◆ **Page extract**
^^^^^^^^^^^^^^^^

Glen Hansard and Marketa Irglova

Acting as a spiritual successor to Once, the documentary following the performing duo of Glen Hansard and Marketa Irglova, The Swell Season, premieres at this year’s Tribeca Film Festival.

2006′s independent and critically acclaimed low-key musical Once launched two relatively unknown artists into the spotlight: Glen Hansard and Marketa Irglova. The film even brought them Oscar fame as their song “Falling Slowly” won the Academy Award for Best Original Song that year. Yes, that was the year Marketa Irglova got played off by the orchestra before she even had a chance to speak. Thankfully she was  brought back on stage after a commercial break to finish.

Once portrayed Hansard and Irglova in a relationship, one that blossomed into a romance in real life. The new documentary picks up exactly where the fictional Once left off, but this film, The Swell Season, is true non-fiction following the couple’s tour with three years worth of footage. The film is named after the group Hansard and Irglova formed during the time of Once‘s release. The song that won them on Oscar (“Falling Slowly”) is not only featured on the Once soundtrack, but their first self-titled studio album as well. Last year the couple released a second album titled Strict Joy.

^^^^^^^^^^^^^^^^

◆ **Data block**

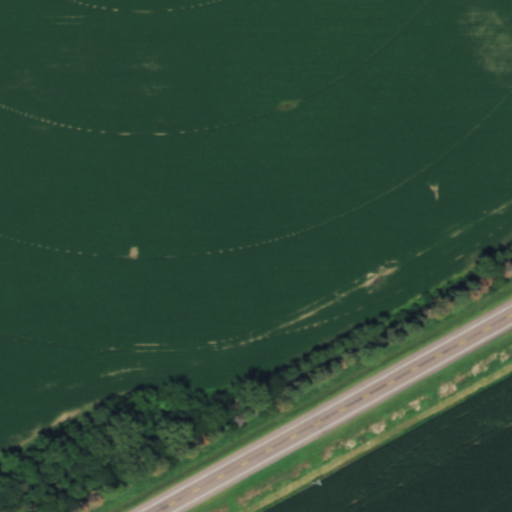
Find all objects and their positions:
road: (340, 417)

^^^^^^^^^^^^^^^^

◆ **Directions for this task**
Resume the passage on Glen Hansard, Marketa Irglova and The Swell Season documentary, starting after its final sentence.

◆ **Right answer**
The fictional characters created in their film Once more or less came true, and so a new documentary capturing this is only fitting. Peter Knegt at IndieWire praises the Tribeca-premiered documentary stating, “The result is a charming and polished new entry into the music documentary corpus, and one sure to find considerable play at festivals.”

He also notes the film’s focus on the duality of the performers’ off-screen and public personas. And perhaps not serving as the initial point to the documentary, Knegt says it works as watching the downfall of Hansard and Irglova’s relationship. “Through some remarkable scenes of vulnerability, Swell Season admirably archives the demise of their romance – even if the filmmakers never intended that to be the case,” he says.